Before the board’s vote, Walt Seeley of Lander’s Trinity Episcopal Church told trustees that “discrimination has created these protected classes for gender identity and sexual orientation.”
“Nobody is asking for special treatment, they’re asking for equal treatment,” he said.
Seeley’s remarks were in line with the overwhelming support for the policy from educators, parents, students, mental health professionals and others.
Not only didn’t the board listen, but one trustee even chastised them for speaking out.
“I wish we could have this type of crowd every week at these meetings,” said Taylor Jacobs. “I wish you all were to come here when we’re talking about discipline and standards-based grading, and real issues that impact our schools.”
Such open disrespect for constituents from an elected official was once rare, but sadly it’s becoming the norm for how LGBTQ students and their supporters are now treated in public.
The extreme-right central committee of the Wyoming Republican Party has made preventing the state from passing LGBTQ anti-discrimination laws one of its top legislative priorities.

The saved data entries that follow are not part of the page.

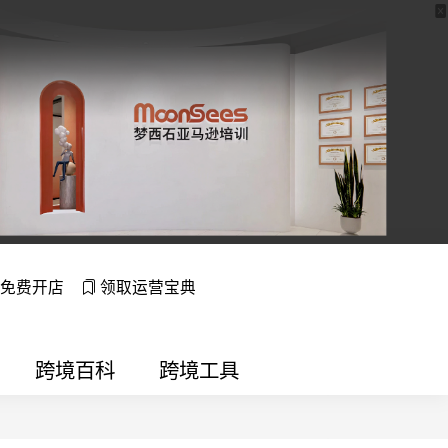
免费开店
领取运营宝典
跨境百科
跨境工具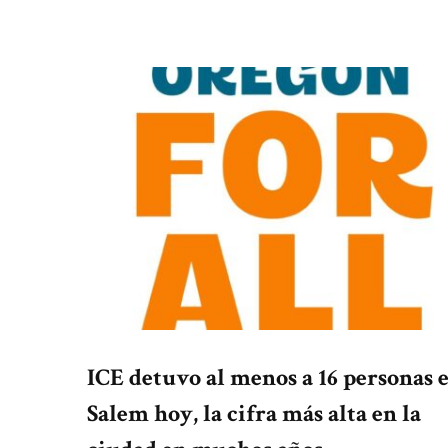
ICE detuvo al menos a 16 personas 
Salem hoy, la cifra más alta en la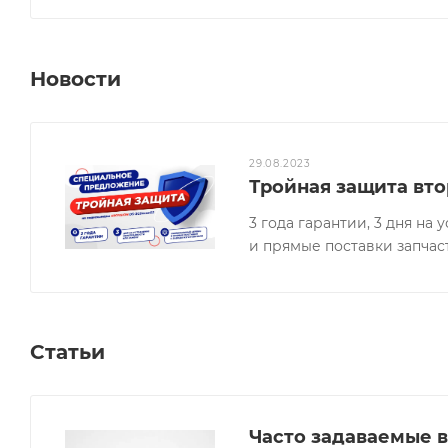
Новости
29.08.2023
Тройная защита вто
3 года гарантии, 3 дня н
и прямые поставки запчас
Статьи
Часто задаваемые в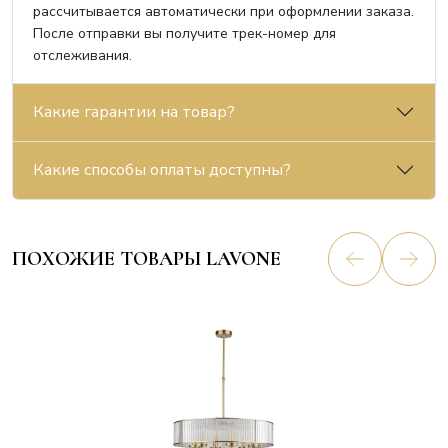
рассчитывается автоматически при оформлении заказа.
После отправки вы получите трек-номер для
отслеживания.
Какие гарантии на товар?
Какие способы оплаты доступны?
ПОХОЖИЕ ТОВАРЫ LAVONE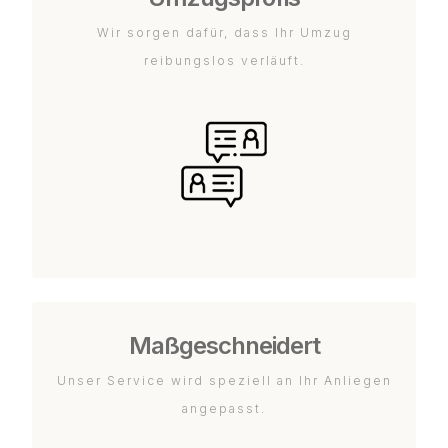
Wir sorgen dafür, dass Ihr Umzug
reibungslos verläuft.
Maßgeschneidert
Unser Service wird speziell an Ihr Anliegen
angepasst.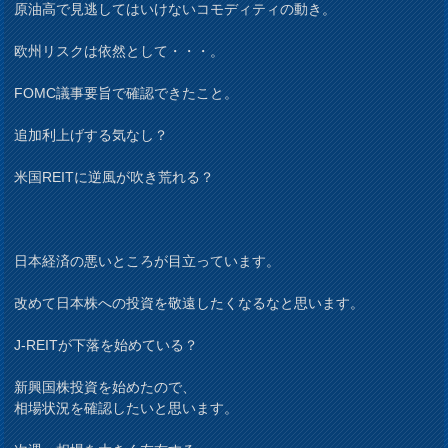
原油高で見逃してはいけないコモディティの動き。
欧州リスクは依然として・・・。
FOMC議事要旨で確認できたこと。
追加利上げする気なし？
米国REITに逆風が吹き荒れる？
日本経済の悪いところが目立っています。
改めて日本株への投資を敬遠したくなるなと思います。
J-REITが下落を始めている？
新興国株投資を始めたので、
相場状況を確認したいと思います。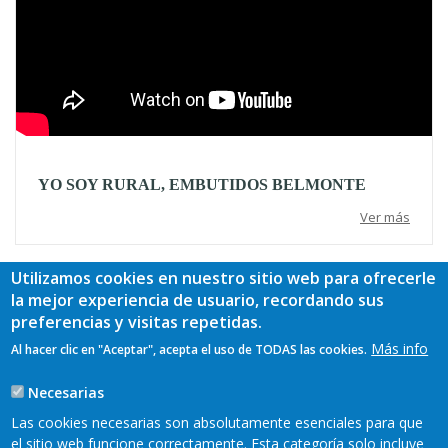
YO SOY RURAL, EMBUTIDOS BELMONTE
Ver más
Utilizamos cookies en nuestro sitio web para ofrecerle
la mejor experiencia de usuario, recordando sus
preferencias y visitas repetidas.
Más info
Al hacer clic en "Aceptar", acepta el uso de TODAS las cookies.
Necesarias
Las cookies necesarias son absolutamente esenciales para que
el sitio web funcione correctamente. Esta categoría solo incluye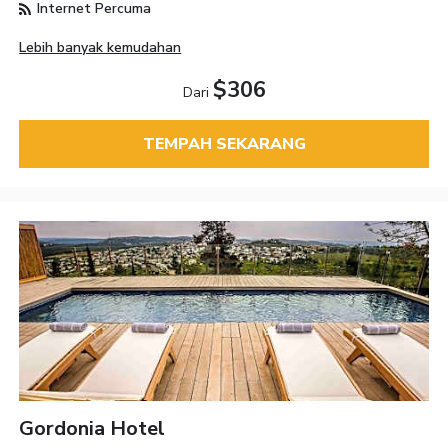
Internet Percuma
Lebih banyak kemudahan
$306
Dari
TEMPAH SEKARANG
Gordonia Hotel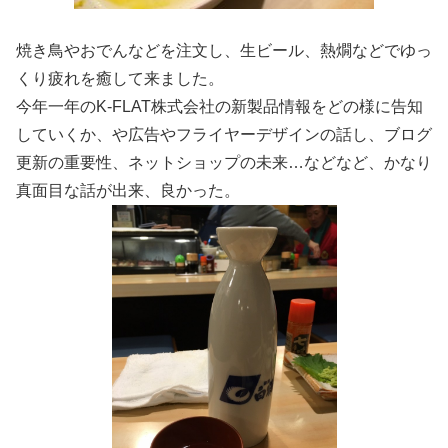
焼き鳥やおでんなどを注文し、生ビール、熱燗などでゆっ
くり疲れを癒して来ました。
今年一年のK-FLAT株式会社の新製品情報をどの様に告知
していくか、や広告やフライヤーデザインの話し、ブログ
更新の重要性、ネットショップの未来…などなど、かなり
真面目な話が出来、良かった。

It’s an issue that’s dead in the water now every time someone dares to bring it up.
At Donald Trump’s recent Casper rally, transgender individuals were targeted for special abuse.
“We will save our kids and we will also keep men the hell out of women’s sports,” the former president said, to boisterous applause. Harriet Hageman, the Wyoming GOP congressional candidate Trump came here to endorse, was rewarded the same way for declaring she’s “fed up with boys competing in girls’ sports.”
Then there was this knee-slapper from another MAGA cheerleader, U.S. Rep. Lauren Boebert (R-Colorado): “I’m the mother of four boys that I’m teaching to be men, before liberals teach them to be women.”
Trump fantasized about coaching a women’s basketball team and asking LeBron James if he ever had “any thoughts about someday becoming a woman.” His all-transgender team, he predicted, would make him the greatest coach in history.
“It’s so crazy, we have to get things straightened out,” Trump concluded. “We’re on such a bad and stupid path, and the world is laughing at us.”
Fortunately, not every politician gets away with it. U.S. Sen. Cynthia Lummis (R-Wyoming) was resoundingly booed and heckled during her commencement speech at the University of Wyoming when she incorrectly claimed it’s “a fundamental scientific truth” that there can only be two sexes, males and females.
“It was never my intention to make anyone feel un-welcomed or disrespected,” Lummis said the next day. But a clueless, “I’m sorry you were offended” line is not an apology.
Meanwhile, at the Lander meeting, Board Chairman Jared Kail reminded the audience who has all the power to make school decisions. Hint: it’s not the public.
“Make no mistake, this is a political body,” he said. “What we do is we make policy, we set policy. The mistake people often make is that this is not a partisan board. We don’t as run Democrats, we don’t run as Republicans. We just run as community members. But that does not mean that we’re removed from politics for setting policy. And in this case, it is up to us to set policy.”
The board should look to national legislators and other education administrations that have not included the language in their statutes, he said. He voted in favor of removing the classifications.
Mr. Chairman, I don’t think anyone who disagrees with the board’s decision believes that politics did not play a role. In fact, they will get an opportunity to make their own political views known when the four members who removed the classifications from the policy try to get re-elected.
CLARIFICATION: This column has been updated to include Jared Kail’s full quote about the non-partisan nature of the board. -Ed.